You should also avoid tracking cloud TCO during periods of unusual spending, such as the first month or two following cloud migration. During that period, your team is still in the process of setting up and configuring cloud workloads, so expenses during this time do not accurately reflect ongoing operating costs.
Next, measure the total CPU, memory, storage and data egress costs associated with operating cloud workloads over the period of time you've established for calculating TCO. If your workloads are already running in the cloud, you can use billing reports from your cloud provider to collect this data. If they're not yet in the cloud and you're trying to estimate cloud TCO to determine whether it makes sense to migrate, the cloud pricing calculators that cloud providers offer can help you predict the costs.
After calculating direct costs, move on to the more complex task of assessing indirect costs associated with using the cloud, such as personnel costs and the cost of software tools and services.
As noted above, these costs tend to be more challenging to quantify because not all personnel and software tool costs are necessarily linked entirely to cloud spending. Nonetheless, it's possible to gain an accurate estimate of the portion of spending in these categories that is linked to the cloud.
For instance, if the average IT technician spends 60% of their time on work related to cloud management, and their total cost to the business (including salary, benefits and payroll taxes) is $150,000, then the total staffing costs that factor into cloud TCO are equal to $90,000 (the product of $150,000 and 0.6) multiplied by the total number of IT staff.
In addition to the cost of operating workloads once they're in the cloud, migrating them to the cloud in the first place comes with its own costs. These can vary depending on the method chosen, but they often include costs such as paying software developers to refactor applications as part of the migration, buying software tools to assist in cloud migration and working with third-party service providers to help plan and execute the migration.

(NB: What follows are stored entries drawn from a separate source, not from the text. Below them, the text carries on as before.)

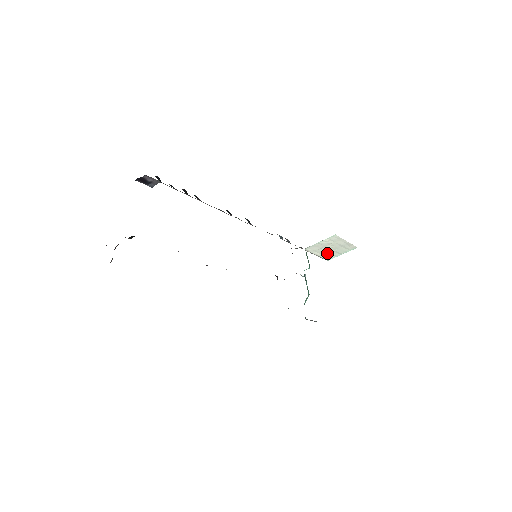
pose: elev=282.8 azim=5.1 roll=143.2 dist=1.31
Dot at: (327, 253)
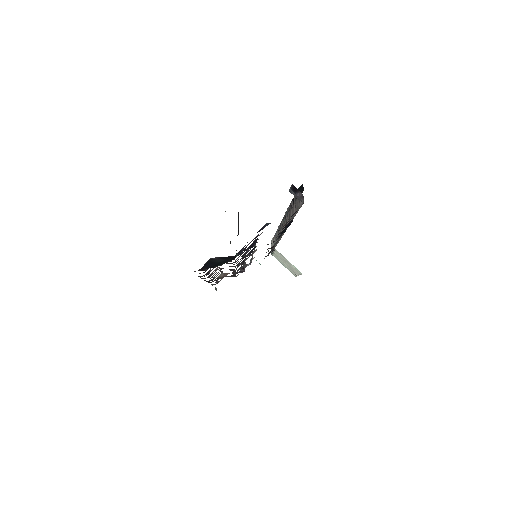
Dot at: (279, 258)
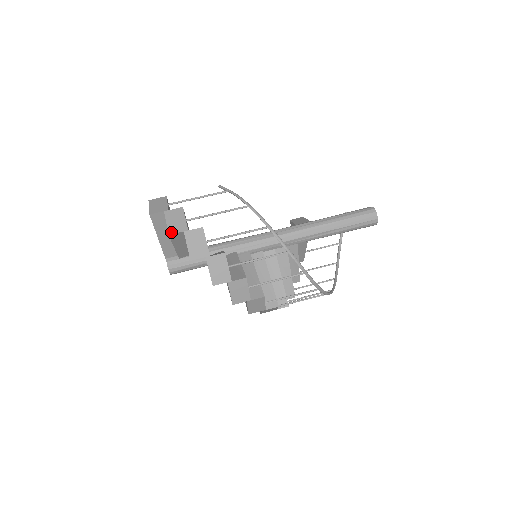
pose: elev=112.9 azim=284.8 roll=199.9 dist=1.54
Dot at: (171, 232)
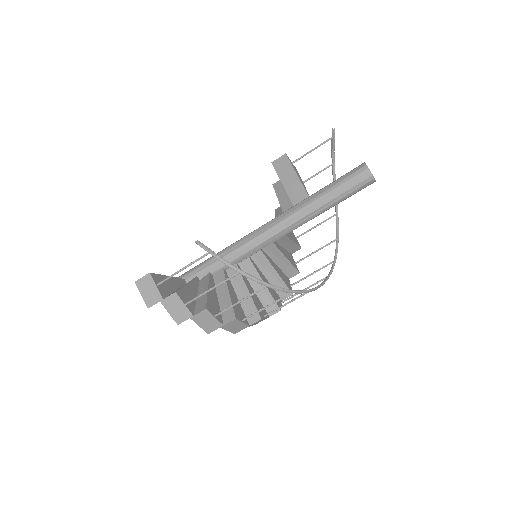
Dot at: (178, 322)
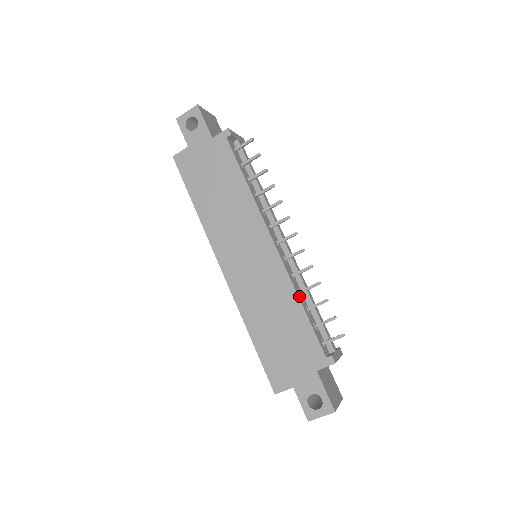
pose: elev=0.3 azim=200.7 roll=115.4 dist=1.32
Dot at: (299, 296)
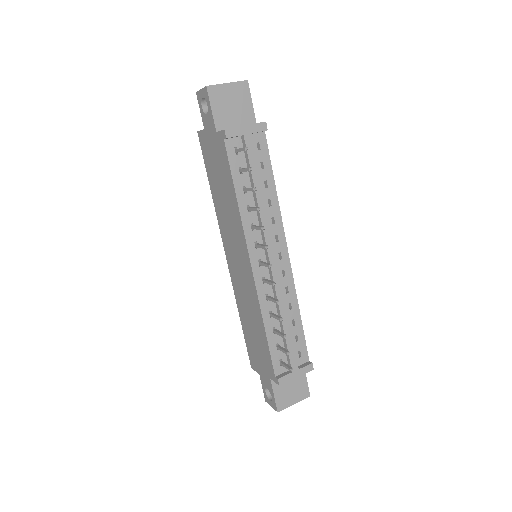
Dot at: (265, 319)
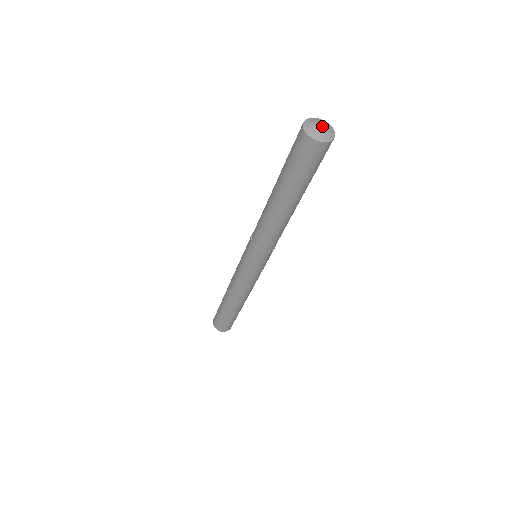
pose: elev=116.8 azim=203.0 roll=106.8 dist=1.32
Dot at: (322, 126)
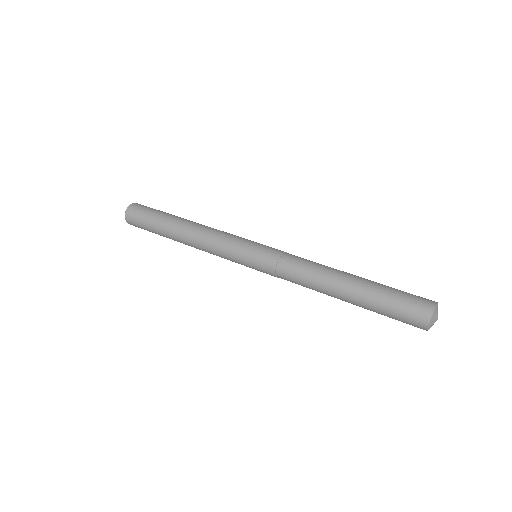
Dot at: occluded
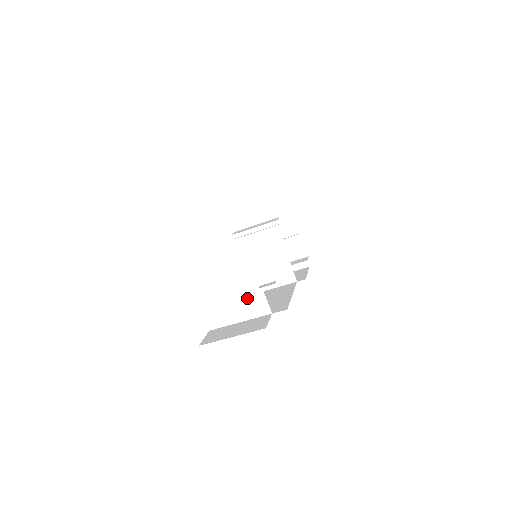
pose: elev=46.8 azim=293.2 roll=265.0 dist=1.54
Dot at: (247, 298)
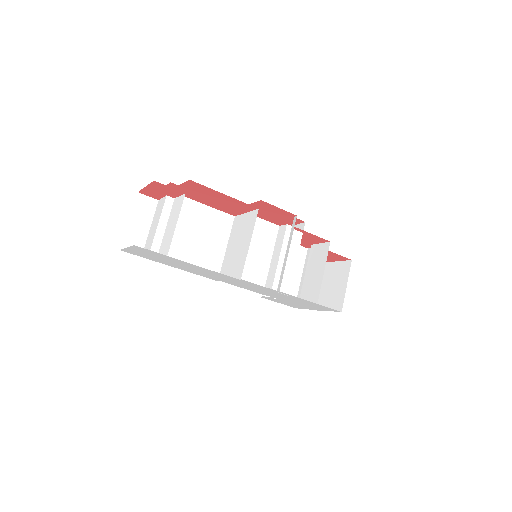
Dot at: (173, 213)
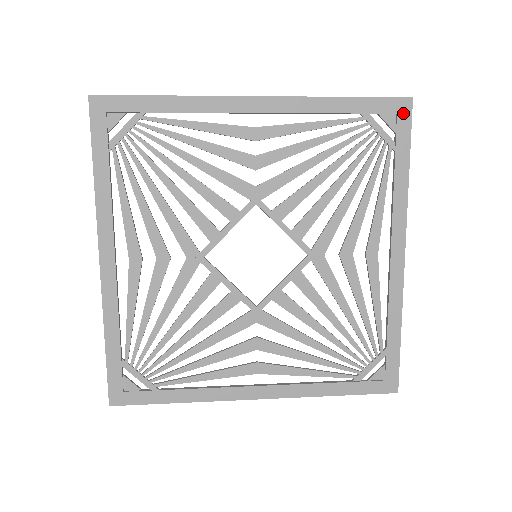
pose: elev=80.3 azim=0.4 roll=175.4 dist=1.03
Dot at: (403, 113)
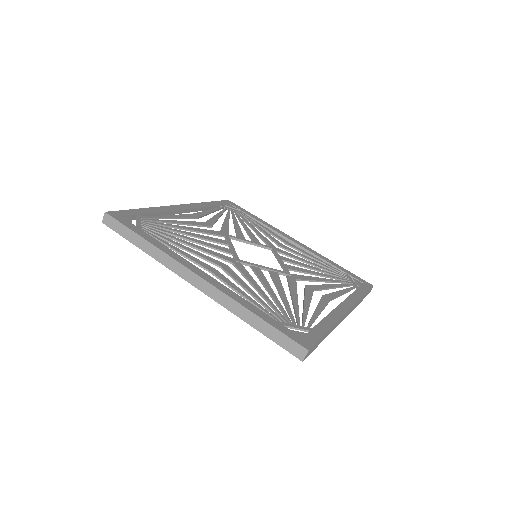
Dot at: (232, 204)
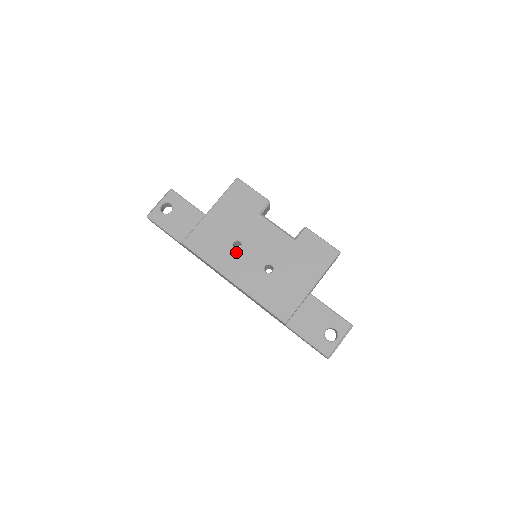
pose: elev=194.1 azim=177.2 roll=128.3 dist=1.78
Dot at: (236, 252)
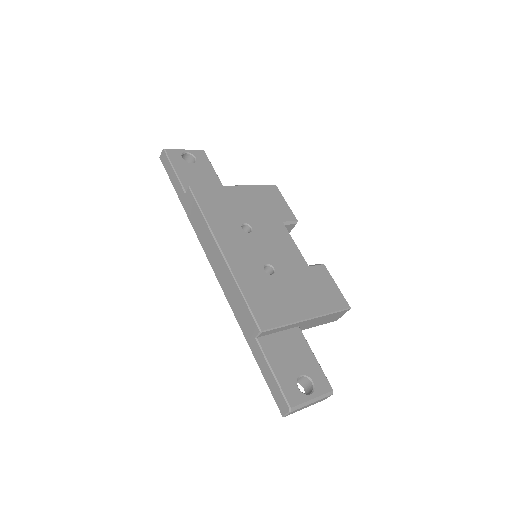
Dot at: (242, 232)
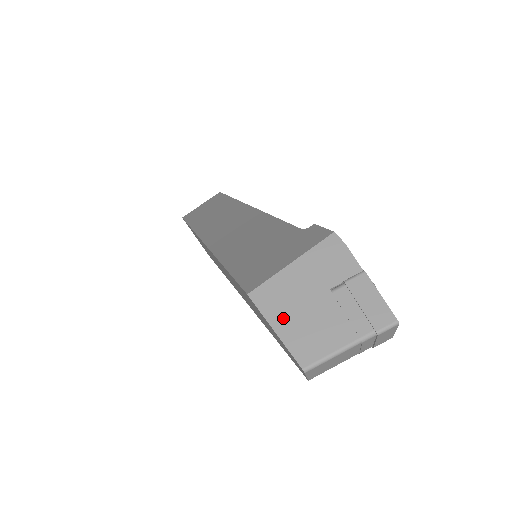
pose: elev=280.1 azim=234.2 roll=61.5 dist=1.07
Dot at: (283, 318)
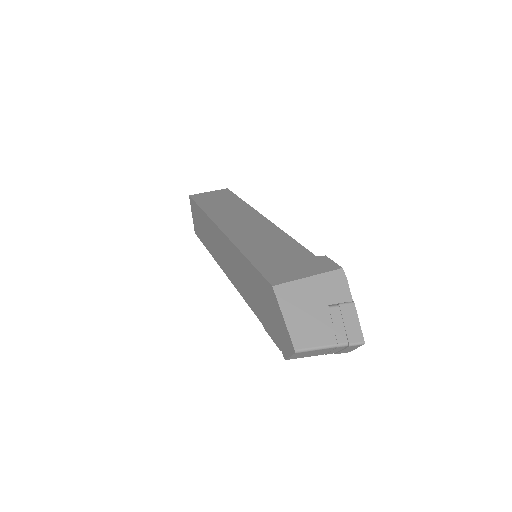
Dot at: (292, 312)
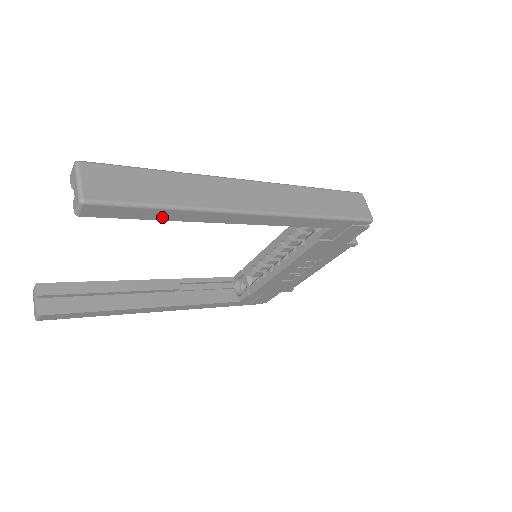
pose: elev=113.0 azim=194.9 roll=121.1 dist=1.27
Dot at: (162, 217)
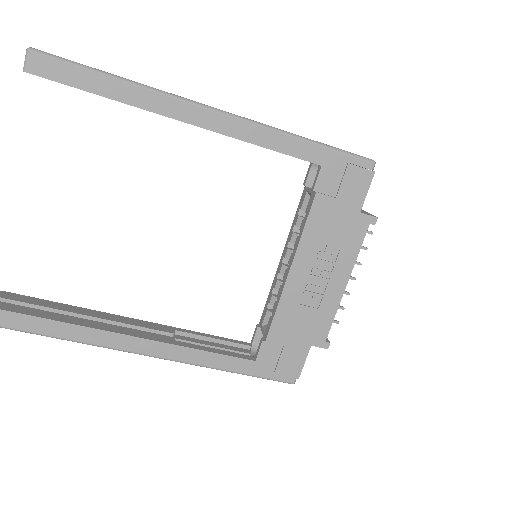
Dot at: (109, 93)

Although most of these are one-time costs, you should factor them into cloud TCO because you can't use the cloud if you don't migrate to it in the first place. The exception is businesses that were born in the cloud age and never deployed workloads on-premises.
If you expect your cloud workloads to change in scale over time in response to needs like a growing user base, factor that growth rate into your cloud TCO. For instance, if you expect to add 20% more users every year and you'll need to scale up cloud workloads by an equivalent amount to support those users, assume that your total cloud operating costs will also increase by 20%.
With the above data in place, you're ready to calculate a cloud TCO number. The calculation should be equivalent to the following:
[(Cloud infrastructure costs) + (indirect cloud costs) + (cloud migration costs)] x estimated cloud growth rate x timeframe
The result is your cloud TCO for that period of time.